At an AI film festival in Cannes this week, French electronic-music pioneer Jean‑Michel Jarre urged the music and film industries to stop “freaking out” about artificial intelligence and start using it, according to The Guardian. Jarre, who helped popularise synthesiser-driven pop in the 1970s and has since worked in rights advocacy, said creators would use AI to make “the cinema of tomorrow” and new genres of music rather than merely produce “fake” songs.

The argument lands in an industry that is simultaneously suing and integrating the same technology. Jarre acknowledged that “AI today is the wild west” and called for rules, but framed the central conflict less as a moral panic than as a fight over control: established intermediaries fear disruption of their business models, while artists will treat new tools as production infrastructure. The Guardian notes his comments contrast with warnings from musicians such as Elton John and Dua Lipa, who have highlighted models trained on copyrighted work without permission or payment.
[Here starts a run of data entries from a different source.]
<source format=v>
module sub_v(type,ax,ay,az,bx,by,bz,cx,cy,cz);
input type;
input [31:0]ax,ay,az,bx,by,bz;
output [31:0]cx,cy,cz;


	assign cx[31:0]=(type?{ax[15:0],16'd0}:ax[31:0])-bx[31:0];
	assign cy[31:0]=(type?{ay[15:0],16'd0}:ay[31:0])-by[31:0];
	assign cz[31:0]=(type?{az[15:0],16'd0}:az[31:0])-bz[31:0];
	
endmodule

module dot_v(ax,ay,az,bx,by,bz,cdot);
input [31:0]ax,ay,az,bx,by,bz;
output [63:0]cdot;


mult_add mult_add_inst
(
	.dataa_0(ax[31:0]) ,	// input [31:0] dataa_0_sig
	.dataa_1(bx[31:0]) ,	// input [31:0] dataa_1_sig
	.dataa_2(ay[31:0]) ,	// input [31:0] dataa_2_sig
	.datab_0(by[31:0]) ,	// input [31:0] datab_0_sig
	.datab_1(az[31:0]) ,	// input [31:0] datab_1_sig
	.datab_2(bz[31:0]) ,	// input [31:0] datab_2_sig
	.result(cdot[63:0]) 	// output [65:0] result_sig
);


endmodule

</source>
That split is already visible in how AI value is captured. Training datasets are assembled at scale, often from the open web or licensed catalogues, while the economic upside concentrates in the model owners and the platforms distributing AI-generated content. Rights holders are trying to reassert bargaining power through courts and legislatures; tech firms are trying to normalise scraping as “learning” and to settle on licensing terms that are predictable enough to budget.

Jarre’s own analogy is industrial: he compared AI to earlier breakthroughs such as the introduction of sound in cinema and sampling technology like the Fairlight, which lowered the cost of certain kinds of composition while expanding what could be made. His point is not that jobs are unaffected, but that creative markets have repeatedly absorbed tools that compress labour in one area and create new niches elsewhere.
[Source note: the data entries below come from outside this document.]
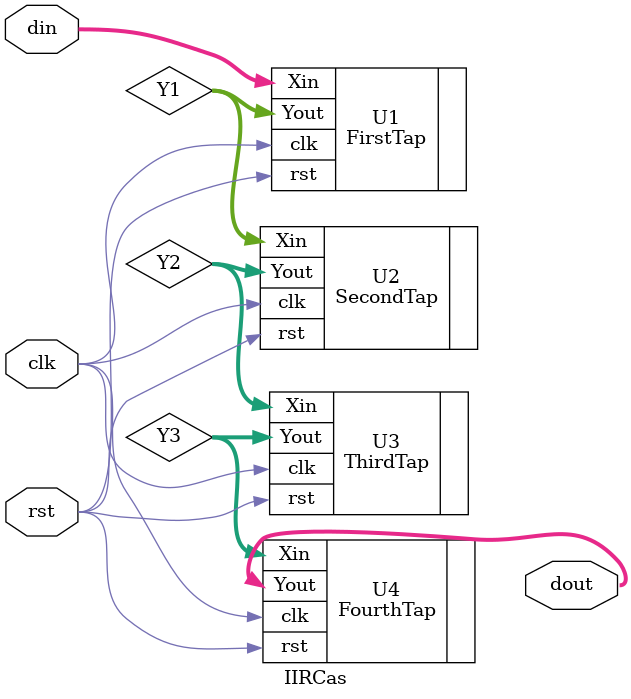
<source format=v>
module IIRCas (
    rst, clk, din,
    dout);
    
    input   rst;   // Reset signal, active high
    input   clk;   // FPGA system clock, frequency: 2kHz
    input   signed [11:0] din;  // Input data with a frequency of 2kHz
    output  signed [11:0] dout; // Filtered output data
    
    // Instantiate the first stage of the filter
    wire signed [7:0] Y1;
    FirstTap U1 (
        .rst (rst),
        .clk (clk),
        .Xin (din),
        .Yout (Y1));

    // Instantiate the second stage of the filter
    wire signed [8:0] Y2;
    SecondTap U2 (
        .rst (rst),
        .clk (clk),
        .Xin (Y1),
        .Yout (Y2));

    // Instantiate the third stage of the filter
    wire signed [10:0] Y3;
    ThirdTap U3 (
        .rst (rst),
        .clk (clk),
        .Xin (Y2),
        .Yout (Y3));

    // Instantiate the fourth stage of the filter
    FourthTap U4 (
        .rst (rst),
        .clk (clk),
        .Xin (Y3),
        .Yout (dout));    
        
endmodule

</source>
What remains unresolved is who pays for the input material and who gets paid for the output. As more production becomes prompt-driven and more distribution becomes platform-mediated, the most valuable asset is no longer studio time but the right to train on a catalogue and the ability to reach an audience at scale.

Jarre was speaking as Cannes hosted its second AI film festival. The same week, artists elsewhere were still arguing over whether their work can be used to build the next model without a contract.